1.2. Paradigma Baru Pendidikan Penjualan

Terminologi Sales 2.0 saat ini sedang berkembang memperkenalkan paradigma bahwa penjualan berarti memberdayakan konsumen. Konsumen tidak lagi menuntut penjual (salesperson) memahami tentang produk perusahaan dan bisa memproses pesanan tetapi lebih pada bagaimana membantu konsumen mendefinisikan masalahnya dan berusaha memberikan solusi secara lengkap. Untuk itu, pendidikan ilmu menjual diharapkan memberikan kemampuan yang lengkap mulai dari dasar-dasar keilmuannya (fundamental sales), metodologi, hingga ilmu penjualan tingkat lanjut (multibuyers methodologies, analytic process for customer development), manajemen penjualan, komunikasi bisnis, dan teknologi penunjang penjualan.
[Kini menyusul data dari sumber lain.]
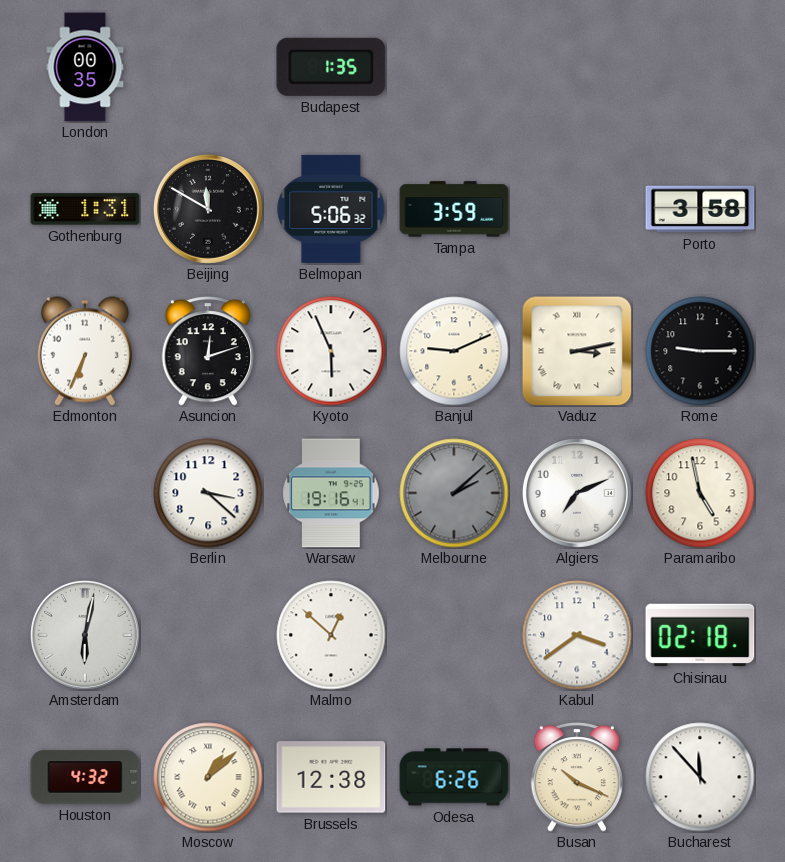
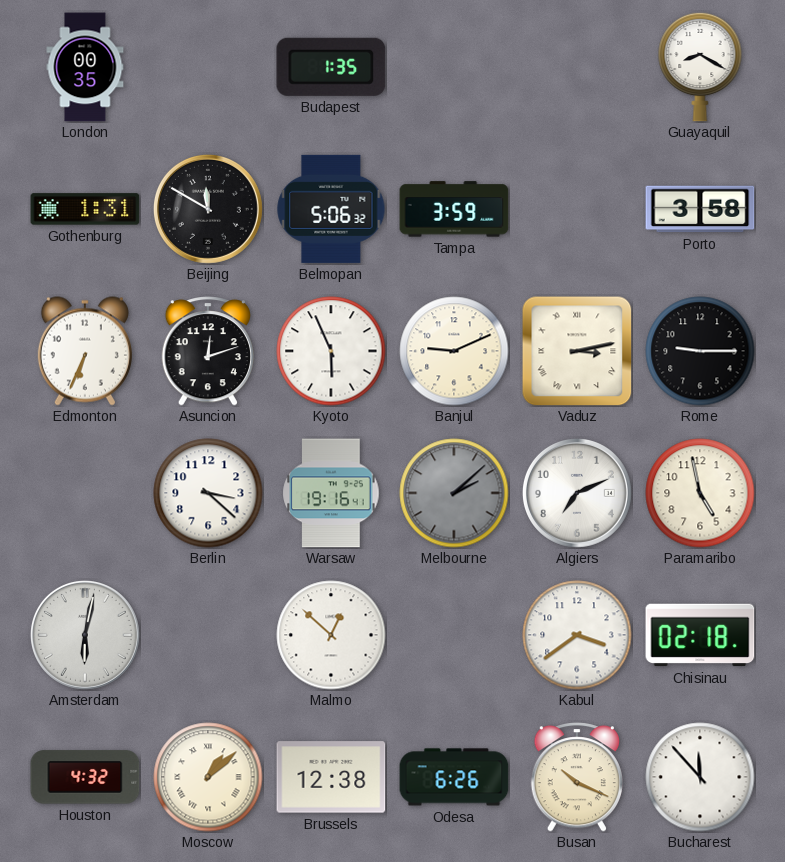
Guayaquil: none -> 8:20
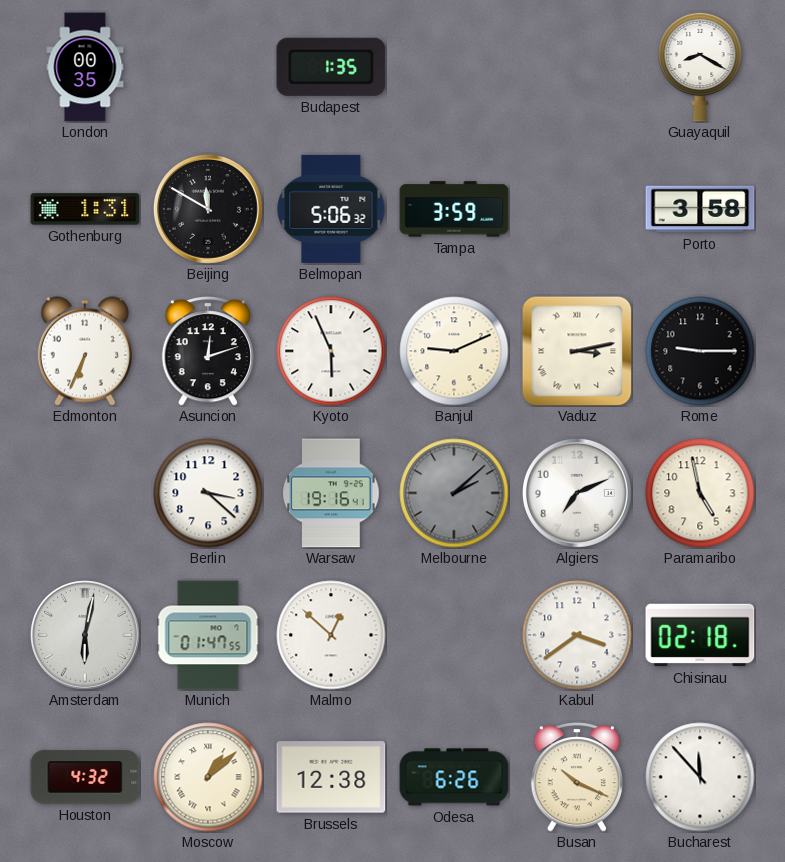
Munich: none -> 01:47
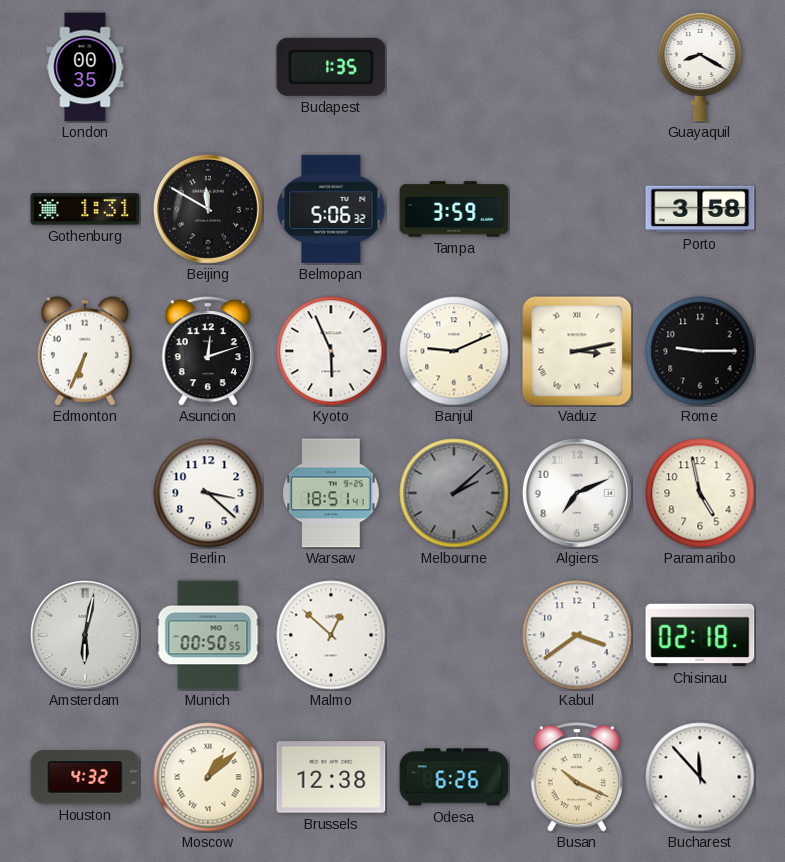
Warsaw: 19:16 -> 18:51
Munich: 01:47 -> 00:50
Paradigma baru ini dipandang sebagai kesempatan oleh perguruan tinggi kelas dunia untuk meningkatkan investasi dibidang pendidikan penjualan, dimana dari 45 program pendidikan yang ditawarkan pada tahun 2007 meningkat dua kali lipat ditahun 2011. Dunia perguruan tinggi makin percaya diri bahwa mereka dapat memberikan lebih kepada mahasiswa dibandikan dengan apa yang bisa diberikan oleh pelatihan di industri.

1.3. Menjual Pendidikan Ilmu Menjual

Paradigma lama terkait profesi penjual yang kurang bergengsi mempengaruhi animo mahasiswa  belajar dalam pendidikan ilmu menjual diperguruan tinggi. Keberlangsungan karir seorang penjual (sales person) juga diragukan, dan ini sudah menjadi stereotype publik. Pendidikan ilmu menjual terus berusaha meyakinkan mahasiswanya bahwa ini adalah suatu profesi yang sangat menarik, karena memberikan otonomi yang luar biasa kepada individu, serta ruang gerak yang sangat luas dan dapat menjalin jaringan dengan banyak pihak eksternal perusahaan. Penghargaan berupa uang juga sangat menarik karena ini berkorelasi dengan usaha individu masing-masing. Motivasi yang diberikan para dosen program penjualan di perguruan tinggi ini cukup dapat meningkatkan animo mahasiswa untuk yakin memilih profesi penjual setelah lulus. Tugas yang tidak kalah berat adalah meyakinkan industri untuk bermitra dengan perguruan tinggi. Karena sekolah bisnis merupakan sekolah professional, bukan akademis, maka industri memiliki tanggung jawab untuk menjaga para mahasiswa tetap bangga pada profesi yang dipilihnya. Saat ini banyak pusat-pusat penjualan sudah jenuh oleh aktivitas bisnis, namun sangat sulit untuk melakukan ekspansi karena salesperson yang langka. Apabila industri berkepentingan dengan menumbuhkan pusat-pusat penjualan, diharapkan industri dapat menjadi mitra aktif perguruan tinggi yang membuka program pendidikan penjualan.